O local é considerado o maior berçário de tartarugas de água doce do mundo. Somente nesta temporada de nascimento, mais de 150 mil filhotes já foram soltos na natureza.

Ninho de filhotes no rio Guaporé

Cada ninho pode abrigar mais de 100 tartarugas. No entanto, o atraso no período de desova, de quase dois meses fora do previsto, e a cheia inesperada têm comprometido a sobrevivência dos filhotes.

De acordo com o coordenador de Meio Ambiente, José Carrath Neto, o trabalho exige atenção constante às mudanças climáticas.

“O grande aprendizado é que, ano após ano, a gente aprende que as condições climáticas na região acabam alterando alguns ciclos e nós precisamos estar atentos a essa mudança para que a gente possa criar métodos e estratégias para poder minimizar os impactos em relação à fauna, à vegetação”, explica.

Rio Guaporé (RO).
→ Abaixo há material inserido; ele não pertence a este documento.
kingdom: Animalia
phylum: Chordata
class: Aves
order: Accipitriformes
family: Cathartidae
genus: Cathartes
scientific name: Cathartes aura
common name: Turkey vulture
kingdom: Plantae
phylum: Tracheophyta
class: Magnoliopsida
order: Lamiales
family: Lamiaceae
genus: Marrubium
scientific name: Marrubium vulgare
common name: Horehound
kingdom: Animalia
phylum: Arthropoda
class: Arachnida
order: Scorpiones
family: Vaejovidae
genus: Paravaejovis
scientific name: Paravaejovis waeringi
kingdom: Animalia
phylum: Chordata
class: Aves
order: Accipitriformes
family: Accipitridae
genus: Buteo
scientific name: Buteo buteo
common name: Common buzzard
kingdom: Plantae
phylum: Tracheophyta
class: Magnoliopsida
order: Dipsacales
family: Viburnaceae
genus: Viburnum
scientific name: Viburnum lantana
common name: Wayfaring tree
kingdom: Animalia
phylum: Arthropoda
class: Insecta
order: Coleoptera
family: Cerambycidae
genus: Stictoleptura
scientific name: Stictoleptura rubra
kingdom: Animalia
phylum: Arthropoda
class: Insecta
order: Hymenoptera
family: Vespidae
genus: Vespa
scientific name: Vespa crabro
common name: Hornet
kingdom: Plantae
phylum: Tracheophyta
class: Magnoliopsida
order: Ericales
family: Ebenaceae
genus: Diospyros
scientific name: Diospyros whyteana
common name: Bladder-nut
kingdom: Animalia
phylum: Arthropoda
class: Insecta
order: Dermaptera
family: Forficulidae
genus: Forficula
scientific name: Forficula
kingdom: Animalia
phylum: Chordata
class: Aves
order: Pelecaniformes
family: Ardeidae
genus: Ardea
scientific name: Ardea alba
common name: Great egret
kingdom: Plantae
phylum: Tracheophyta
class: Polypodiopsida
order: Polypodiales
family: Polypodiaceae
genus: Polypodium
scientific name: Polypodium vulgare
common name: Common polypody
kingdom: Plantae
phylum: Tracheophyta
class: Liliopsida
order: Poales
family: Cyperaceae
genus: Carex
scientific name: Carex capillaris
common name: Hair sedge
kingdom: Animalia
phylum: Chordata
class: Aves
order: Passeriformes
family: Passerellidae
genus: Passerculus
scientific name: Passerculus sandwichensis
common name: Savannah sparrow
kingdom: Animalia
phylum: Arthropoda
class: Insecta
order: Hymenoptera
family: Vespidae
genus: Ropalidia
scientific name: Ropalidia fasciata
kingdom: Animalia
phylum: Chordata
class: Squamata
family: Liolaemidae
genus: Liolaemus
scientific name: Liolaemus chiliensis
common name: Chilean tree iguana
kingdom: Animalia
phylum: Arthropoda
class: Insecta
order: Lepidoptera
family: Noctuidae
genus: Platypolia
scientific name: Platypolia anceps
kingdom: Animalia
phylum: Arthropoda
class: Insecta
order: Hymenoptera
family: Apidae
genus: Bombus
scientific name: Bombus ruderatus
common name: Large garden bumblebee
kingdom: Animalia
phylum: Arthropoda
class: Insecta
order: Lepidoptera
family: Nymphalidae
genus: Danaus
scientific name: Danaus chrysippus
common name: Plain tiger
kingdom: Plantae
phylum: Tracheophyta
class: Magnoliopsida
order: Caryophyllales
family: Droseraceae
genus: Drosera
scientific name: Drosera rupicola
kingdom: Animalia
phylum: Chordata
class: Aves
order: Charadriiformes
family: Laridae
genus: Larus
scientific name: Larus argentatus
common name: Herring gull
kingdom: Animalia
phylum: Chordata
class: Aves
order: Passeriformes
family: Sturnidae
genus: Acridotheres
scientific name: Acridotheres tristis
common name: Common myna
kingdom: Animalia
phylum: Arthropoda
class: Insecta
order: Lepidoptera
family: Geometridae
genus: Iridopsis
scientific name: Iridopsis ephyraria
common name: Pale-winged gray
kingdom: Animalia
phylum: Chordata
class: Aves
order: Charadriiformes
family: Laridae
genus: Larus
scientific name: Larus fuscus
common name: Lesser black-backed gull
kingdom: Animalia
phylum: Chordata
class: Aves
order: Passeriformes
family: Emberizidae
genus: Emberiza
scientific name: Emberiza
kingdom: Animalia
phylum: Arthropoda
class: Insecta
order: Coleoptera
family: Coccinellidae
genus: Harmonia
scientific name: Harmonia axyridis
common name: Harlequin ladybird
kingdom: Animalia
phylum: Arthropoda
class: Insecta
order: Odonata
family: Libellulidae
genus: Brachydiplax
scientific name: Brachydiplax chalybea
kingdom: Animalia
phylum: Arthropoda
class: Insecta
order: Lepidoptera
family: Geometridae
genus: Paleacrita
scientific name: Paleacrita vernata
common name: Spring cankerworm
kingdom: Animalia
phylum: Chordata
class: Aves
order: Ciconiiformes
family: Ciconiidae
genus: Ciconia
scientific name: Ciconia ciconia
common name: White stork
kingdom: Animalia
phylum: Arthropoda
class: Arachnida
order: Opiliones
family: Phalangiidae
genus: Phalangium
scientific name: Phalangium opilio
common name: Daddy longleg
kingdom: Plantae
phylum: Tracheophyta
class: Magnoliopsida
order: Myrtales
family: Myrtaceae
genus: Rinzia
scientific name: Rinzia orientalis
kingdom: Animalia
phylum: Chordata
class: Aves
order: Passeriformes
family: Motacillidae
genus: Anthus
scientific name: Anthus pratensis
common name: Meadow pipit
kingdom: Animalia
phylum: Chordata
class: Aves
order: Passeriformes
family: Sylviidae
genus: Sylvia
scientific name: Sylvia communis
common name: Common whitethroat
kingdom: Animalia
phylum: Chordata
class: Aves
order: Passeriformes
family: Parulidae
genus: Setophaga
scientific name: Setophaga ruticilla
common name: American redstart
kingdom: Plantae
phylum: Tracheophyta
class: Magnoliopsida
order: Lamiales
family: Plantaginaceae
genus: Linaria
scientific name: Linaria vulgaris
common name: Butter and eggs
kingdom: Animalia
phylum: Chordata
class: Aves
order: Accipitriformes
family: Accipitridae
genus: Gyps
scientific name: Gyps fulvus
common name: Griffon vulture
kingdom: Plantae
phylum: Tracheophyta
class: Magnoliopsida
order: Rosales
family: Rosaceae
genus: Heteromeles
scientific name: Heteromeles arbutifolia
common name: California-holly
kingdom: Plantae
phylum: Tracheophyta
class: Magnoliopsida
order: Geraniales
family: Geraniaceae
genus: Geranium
Foto: Ésio Mendes/Secom RO

Segundo dados do Ibama, o número de tartarugas que conseguem chegar à idade reprodutiva subiu de 1,5% para 3% desde o início das ações de preservação. Mesmo assim, especialistas alertam para riscos futuros.

A médica veterinária Camila Ferrara, especialista em quelônios amazônicos da WCS Brasil, acompanha o trabalho há mais de 20 anos e destaca que o problema não é isolado. Segundo ela, o fenômeno não aconteceu apenas no rio Guaporé, mas em vários rios da Amazônia.

“Mas se esse fenômeno passar a acontecer todos os anos, a gente não vai ter a entrada de novos indivíduos na população, que é o que a gente chama de recrutamento”, alerta.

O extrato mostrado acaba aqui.